Sentado no meio fio, responde lendo alguns trechos do livro:
- “Se nos picarem, não sangramos? Se nos fizerem cócegas, não rimos? Se nos envenenarem, não morremos? E, se nos ultrajarem, não nos vingaremos?.
- Bem a calhar.
- Por isso eu trouxe. - Fecha o livro, que mostra em sua capa o retrato do poeta William Shakespeare, e o entrega ao pianista.
Estas são citações desafiadoras da fala do personagem judeu Shylock da obra shakespeariana O mercador de Veneza. Nesta sua narrativa, o dramaturgo inglês faz malabarismo com a ironia e a comédia. Eis a segunda intertextualidade bem estruturada por Polanski ao longo do drama O pianista.

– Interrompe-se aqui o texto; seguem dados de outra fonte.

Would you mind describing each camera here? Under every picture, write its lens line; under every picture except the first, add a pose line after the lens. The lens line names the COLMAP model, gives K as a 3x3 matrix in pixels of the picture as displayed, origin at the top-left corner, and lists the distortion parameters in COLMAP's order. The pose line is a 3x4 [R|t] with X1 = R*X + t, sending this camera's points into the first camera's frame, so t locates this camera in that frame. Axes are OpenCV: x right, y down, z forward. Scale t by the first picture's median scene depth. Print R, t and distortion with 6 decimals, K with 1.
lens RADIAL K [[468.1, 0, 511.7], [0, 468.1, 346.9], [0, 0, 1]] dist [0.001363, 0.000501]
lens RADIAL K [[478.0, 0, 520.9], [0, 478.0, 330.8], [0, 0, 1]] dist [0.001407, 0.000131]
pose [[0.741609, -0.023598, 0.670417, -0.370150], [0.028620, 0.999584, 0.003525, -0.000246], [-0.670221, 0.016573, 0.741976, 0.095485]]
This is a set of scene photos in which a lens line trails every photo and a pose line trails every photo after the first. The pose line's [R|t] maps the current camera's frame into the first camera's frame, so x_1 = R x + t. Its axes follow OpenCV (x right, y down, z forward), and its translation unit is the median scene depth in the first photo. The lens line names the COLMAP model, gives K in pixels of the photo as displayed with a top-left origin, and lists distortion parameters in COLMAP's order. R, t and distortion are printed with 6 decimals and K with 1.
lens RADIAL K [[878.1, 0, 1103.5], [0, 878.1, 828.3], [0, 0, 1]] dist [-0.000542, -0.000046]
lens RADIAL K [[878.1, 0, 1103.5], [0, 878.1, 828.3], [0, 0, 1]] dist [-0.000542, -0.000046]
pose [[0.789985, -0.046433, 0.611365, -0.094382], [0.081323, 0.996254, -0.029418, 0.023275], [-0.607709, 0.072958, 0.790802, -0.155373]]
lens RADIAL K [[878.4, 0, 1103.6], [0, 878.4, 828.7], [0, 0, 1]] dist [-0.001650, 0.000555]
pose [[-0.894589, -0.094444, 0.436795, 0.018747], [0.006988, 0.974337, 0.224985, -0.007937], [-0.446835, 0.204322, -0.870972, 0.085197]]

Que intenção ou quais intenções teve o diretor ao intertextualizar fragmentos de O idiota e O mercador de Veneza neste longa-metragem que traz como temáticas perturbadoras a Segunda Guerra Mundial, a perseguição aos judeus e um certo pianista judeu-polonês? Ao leitor-telespectador caberá ler O idiota, O mercador de Veneza, assistir O pianista e, então, refletir o propósito da intertextualidade de Roman Polanski.
No ano de 1945, Szpilman escreveu um relato da sua sobrevivência em Varsóvia. Sua história transformou-se em livro de título Morte de uma cidade. Décadas depois, o cineasta Roman Polanski, que também dirigiu a comédia-terror A dança dos vampiros (1967) e o suspense-psicológico O bebê de Rosemary (1968), construiu versão de toda essa história dramática vivida pelo músico Władysław Szpilman. O pianista ganhou três orcars, o de melhor diretor, melhor ator e melhor roteiro adaptado, sendo indicado ainda para melhor filme, melhor fotografia, melhor figurino e melhor edição.
Polanski, Shakespeare, Dostoiesvisk. Um diretor francês, um dramaturgo inglês, um escritor russo. França, Inglaterra e Rússia, países aliados naquela guerra em combate aos alemães. Coincidências?
Tenham os leitores ideia da dimensão da genialidade de Polanski. Fizera ele teste com mais de 1.400 atores para encarnar o papel do pianista Szpilman. Outro fato curioso é que sua mãe morrera em um campo de concentração durante a Segunda Guerra Mundial e, quando ainda criança na Polônia, para se escapar dos nazistas, escondia-se nos cinemas.
Reverencio O pianista, sua intertextualidade presente em cenas e diálogos chocantes, seu começo estimulante, seu desenrolar aterrador e o seu desfecho extraordinariamente carregado de suspense, compaixão e poesia. Tudo isso encarnado por um elenco de primeiríssima linha.